**** GIVEN PASSAGE

Key Management
Nomad servers maintain an encryption keyring used to encrypt Variables and
sign task workload identities. The servers store key metadata in raft, but
the encryption key material is stored in a separate file in the keystore
subdirectory of the Nomad data directory. These files have the extension
.nks.json
. The key material in each file is wrapped in a unique key encryption
key (KEK) that is not shared between servers.
Under normal operations the keyring is entirely managed by Nomad, but this section provides administrators additional context around key replication and recovery.
Key Rotation
Only one key in the keyring is "active" at any given time, and all encryption and signing operations happen on the leader. Nomad automatically rotates the active encryption key every 30 days. When a key is rotated, the existing keys are marked as "inactive" but not deleted, so they can be used for decrypting previously encrypted variables and verifying workload identities for existing allocations.
If you believe key material has been compromised, you can execute nomad
operator root keyring rotate -full
. A new "active" key will be created and
"inactive" keys will be marked "rekeying". Nomad will asynchronously decrypt and
re-encrypt all variables with the new key. As each key's variables are encrypted
with the new key, the old key will marked as "deprecated".
Key Replication
When a leader is elected, it creates the keyring if it does not already exist. When a key is added, the metadata will be replicated via raft. Each server runs a key replication process that watches for changes to the state store and will fetch the key material from the leader asynchronously, falling back to retrieving from other servers in the case where a key is written immediately before a leader election.
Restoring the Keyring from Backup
Key material is never stored in raft. This prevents an attacker with a backup of the state store from getting access to encrypted variables. It also allows the HashiCorp engineering and support organization to safely handle cluster snapshots you might provide without exposing any of your keys or variables.
However, this means that to restore a cluster from snapshot you need to also
provide the keystore directory with the .nks.json
key files on at least one
server. The .nks.json
key files are unique per server, but only one server's
key files are needed to recover the cluster. Operators should include these
files as part of your organization's backup and recovery strategy for the
cluster.
If you are recovering a Raft snapshot onto a new cluster without running
workloads, you can skip restoring the keyring and run nomad operator root
keyring rotate
once the servers have joined.

********
**** DATASET CONTENT

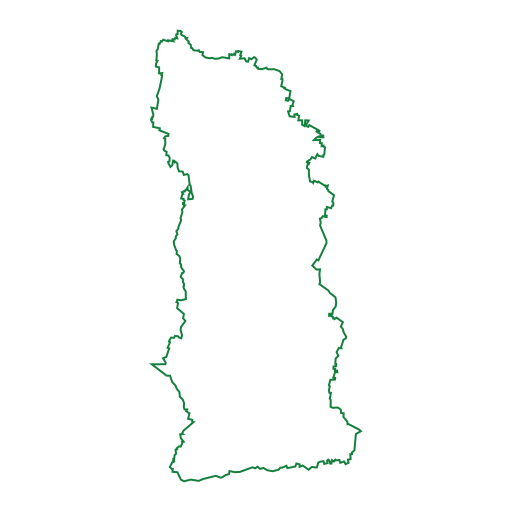 U Thong, Suphan Buri, Thailand (orthographic projection)
{"feature_id": "78962969B35479109951050", "entity_name": "U Thong", "entity_type": "district", "adm_level": 2, "iso_a3": "THA", "parent_name": "Thailand", "parent_adm1": "Suphan Buri", "projection": "orthographic", "projection_center": [99.878, 14.426], "detail": "fine", "context": "isolated", "style": "outline", "palette": "green", "viewbox_px": 512, "rotation_deg": 0, "n_neighbors": 0, "source": "geoboundaries", "source_scale": "gbopen_adm2", "svg_char_len": 6022}
<svg xmlns="http://www.w3.org/2000/svg" viewBox="0 0 512 512"><path d="M180.7,31.0L177.7,30.7L177.6,34.2L176.4,34.3L176.1,35.3L177.3,38.3L175.1,38.0L174.6,39.6L172.5,39.1L172.1,40.3L172.9,41.2L168.2,40.3L168.2,41.3L167.2,41.1L163.3,39.7L162.0,41.5L160.8,41.1L159.7,43.8L158.7,43.7L157.9,48.8L156.5,51.0L156.9,54.9L156.3,60.4L157.5,60.7L156.1,63.7L155.9,66.6L159.1,67.3L159.1,73.4L162.1,73.1L161.4,74.9L162.1,75.1L162.0,76.8L159.5,88.6L156.8,96.4L158.4,99.5L156.9,108.8L151.5,107.6L153.4,114.7L152.9,117.2L151.8,117.4L152.0,119.0L151.3,119.0L151.1,119.9L152.2,122.3L153.3,122.4L153.1,126.9L159.8,128.3L159.4,130.3L168.5,133.9L168.3,135.9L165.2,136.4L164.0,138.2L165.2,138.8L165.3,144.5L163.6,149.1L164.3,150.6L166.6,151.8L166.3,155.2L168.5,155.5L169.7,157.9L169.4,161.5L168.2,161.8L168.5,163.5L170.4,166.9L172.3,165.2L173.1,160.6L174.2,160.7L174.8,162.3L175.6,161.9L177.4,163.6L177.6,167.5L179.0,171.3L182.7,171.6L183.8,174.9L187.3,174.1L188.5,175.2L189.8,185.1L190.6,185.6L191.6,192.7L193.0,196.5L192.6,198.9L188.2,199.3L188.9,194.8L190.5,191.6L187.6,190.1L187.6,187.3L185.9,190.0L184.1,191.0L184.5,191.5L182.0,192.3L183.1,194.0L182.4,194.2L181.2,198.5L183.5,198.9L183.3,199.7L184.7,200.6L184.1,203.0L183.0,203.1L183.0,204.0L184.2,204.0L184.0,205.5L184.9,205.5L182.0,209.5L182.4,212.1L180.5,218.6L181.1,219.7L180.7,221.4L178.3,227.4L178.4,228.7L176.4,231.0L177.4,234.5L175.8,236.4L175.8,238.4L173.8,241.1L174.0,244.4L176.2,250.4L176.9,250.9L176.6,253.9L179.4,256.1L180.3,258.5L179.8,263.4L181.1,264.4L181.2,267.4L184.0,271.2L183.4,272.7L182.1,273.0L180.7,276.9L183.0,279.4L182.9,281.7L184.0,284.0L184.0,286.0L183.4,286.5L183.9,288.6L185.7,291.3L185.9,299.1L180.9,300.3L177.4,299.7L176.5,302.2L177.8,302.6L178.0,303.6L177.1,308.1L183.9,314.0L183.1,318.3L185.4,321.0L181.0,327.0L180.6,329.9L182.0,335.1L181.3,338.3L178.8,337.4L178.0,336.3L175.1,335.9L174.0,337.8L171.0,337.6L168.9,341.4L170.0,342.3L167.6,347.8L169.2,348.4L166.3,356.9L163.0,358.3L165.7,362.5L165.4,364.2L151.8,364.3L166.6,375.7L170.0,375.7L172.2,382.0L175.4,385.4L176.7,388.7L179.4,392.0L179.9,396.8L182.7,399.4L184.1,403.2L183.8,407.1L184.5,409.4L187.1,409.5L186.2,411.2L189.5,413.3L188.1,418.8L192.3,419.8L192.2,422.1L193.4,422.2L183.7,430.5L182.0,433.7L182.6,434.1L180.2,434.3L180.9,438.4L183.7,441.6L182.0,441.8L182.4,442.8L180.7,446.6L179.1,446.3L176.8,448.2L177.1,449.3L175.5,449.7L176.1,453.7L174.6,455.1L174.0,459.7L173.2,459.3L173.2,460.6L174.0,460.7L174.2,461.6L172.2,462.4L169.8,467.1L171.8,468.9L172.8,468.9L172.5,471.8L177.4,472.2L180.9,479.6L184.0,481.3L190.8,479.6L198.7,480.9L202.8,479.1L215.9,475.8L220.2,477.6L222.2,477.3L225.6,475.0L229.0,474.1L229.5,471.1L235.0,472.2L239.9,471.9L252.5,467.3L255.3,468.3L257.5,466.7L260.1,468.8L263.6,468.0L267.2,470.2L272.5,471.2L278.5,469.8L280.2,467.7L282.0,467.7L286.4,465.8L287.4,468.1L295.3,466.5L296.4,463.5L299.6,464.4L299.6,466.8L302.6,465.5L308.6,469.7L311.7,467.0L316.8,467.5L318.3,462.6L320.2,461.7L323.5,461.2L324.2,463.9L327.6,463.1L327.1,460.5L328.5,459.7L329.9,461.7L330.2,463.6L331.4,463.6L332.1,460.2L333.9,461.5L335.2,459.7L335.7,460.4L339.4,460.0L340.2,462.8L344.1,461.5L345.6,464.2L348.5,462.8L348.0,459.6L350.6,459.2L350.3,454.2L352.0,454.1L351.9,452.5L354.4,450.4L355.9,434.0L360.9,431.2L359.1,429.6L348.4,424.0L347.6,424.2L347.2,421.5L343.4,416.9L343.7,413.3L341.1,413.0L340.8,409.7L339.7,408.7L337.5,407.5L332.8,407.8L330.6,406.9L330.7,400.0L329.8,398.7L330.9,392.9L329.4,392.8L328.9,390.3L329.8,386.2L328.9,385.4L330.3,379.8L334.9,379.6L335.2,377.9L333.3,377.5L335.1,372.1L337.3,372.3L337.1,370.6L334.9,370.7L335.1,368.9L333.4,368.8L333.6,366.4L335.9,366.3L336.1,365.5L336.2,364.0L335.3,363.9L335.6,358.6L338.4,355.8L336.6,352.2L338.7,348.1L341.5,348.3L341.3,346.5L343.5,339.7L345.9,338.3L346.2,336.8L343.7,332.4L342.7,328.8L340.9,326.5L342.9,322.2L336.6,317.7L334.5,319.1L334.0,318.2L333.2,318.4L332.9,316.9L331.2,316.2L331.4,315.6L329.1,315.8L329.2,313.8L332.5,313.7L333.0,310.0L335.6,306.7L336.2,302.9L335.5,297.3L330.1,293.1L328.2,290.4L319.4,284.1L320.1,282.2L319.4,273.9L320.0,269.4L316.5,269.6L312.3,265.6L316.8,259.5L318.4,260.3L326.5,243.1L326.4,240.5L320.1,225.6L320.7,222.5L319.9,218.7L321.7,218.0L322.7,216.2L326.6,217.1L326.7,215.6L325.0,215.3L325.4,209.3L326.8,209.3L327.0,207.0L331.1,208.2L332.2,205.5L333.2,205.5L333.4,203.2L332.3,201.6L334.0,195.2L328.3,191.1L328.3,190.0L327.0,189.0L327.7,185.6L325.6,186.6L325.5,185.4L324.1,185.3L318.4,181.6L317.7,182.4L314.1,180.7L313.2,182.9L312.6,182.0L310.1,181.5L308.9,175.1L308.9,169.6L306.8,167.9L307.7,164.1L308.8,164.2L309.4,162.8L306.8,162.1L306.9,161.6L310.5,159.4L312.0,157.1L315.2,158.5L317.4,154.2L318.6,155.9L323.3,156.8L323.4,154.9L324.3,154.4L325.0,147.3L323.3,146.4L323.4,145.7L321.6,146.2L321.8,143.2L319.9,143.0L320.2,139.9L313.9,140.1L316.3,137.6L319.1,136.4L319.3,137.2L323.4,137.3L323.2,135.5L321.2,135.6L320.2,133.6L318.3,132.6L319.4,130.7L318.5,130.3L317.5,132.2L316.5,131.6L317.6,129.7L312.0,126.6L309.3,125.1L308.3,126.9L305.8,125.6L308.7,120.5L305.3,120.3L304.5,126.1L302.1,124.7L302.2,120.3L298.3,120.4L299.1,115.8L297.0,114.8L297.0,113.9L294.4,114.5L294.6,116.9L289.6,116.3L288.1,111.4L289.9,111.2L290.7,106.0L292.9,106.0L292.5,104.7L293.7,101.3L289.6,98.9L288.0,100.8L285.8,100.3L286.2,98.1L289.2,98.2L290.5,91.1L286.0,89.4L284.4,88.3L284.8,87.8L281.2,86.2L282.5,80.6L282.3,78.9L281.3,78.9L282.2,74.4L279.6,71.1L274.2,69.2L268.5,69.3L267.2,68.9L266.5,67.7L261.9,69.2L258.1,68.8L258.0,67.6L256.6,67.5L256.0,66.0L254.4,65.4L256.7,59.6L255.2,57.7L254.2,57.1L251.4,59.2L249.2,58.1L248.0,61.7L246.1,61.4L244.6,58.3L239.8,58.7L241.2,55.9L240.2,55.3L241.4,51.7L238.2,51.0L238.1,51.9L236.1,51.3L235.3,54.1L234.6,53.8L234.7,55.0L231.8,54.3L231.7,55.1L229.3,54.2L229.2,58.4L222.3,57.2L218.7,58.5L215.0,58.8L211.7,57.8L210.0,58.3L205.7,57.6L202.4,55.1L203.0,52.1L199.5,51.8L198.8,50.2L197.8,50.8L193.4,50.2L192.3,48.2L191.1,48.0L190.7,44.7L188.4,43.0L188.8,41.5L186.3,39.2L187.0,38.0L185.5,38.1L185.0,36.7L181.3,34.7L181.0,33.5L181.9,32.1L180.7,31.0Z" fill="none" stroke="#15803d" stroke-width="2"/></svg>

********

PROBLEMS TO SOLVE
(a) Translate this sentence from the key management page into Spanish: "Key material is never stored in raft."
(b) Update the key management page from "Under normal operations" down to "for existing allocations." by replacing "30 days" with "90 days".

THE REPLIES
(a) El material de claves nunca se almacena en raft.

(b)
Under normal operations the keyring is entirely managed by Nomad, but this section provides administrators additional context around key replication and recovery.
Key Rotation
Only one key in the keyring is "active" at any given time, and all encryption and signing operations happen on the leader. Nomad automatically rotates the active encryption key every 90 days. When a key is rotated, the existing keys are marked as "inactive" but not deleted, so they can be used for decrypting previously encrypted variables and verifying workload identities for existing allocations.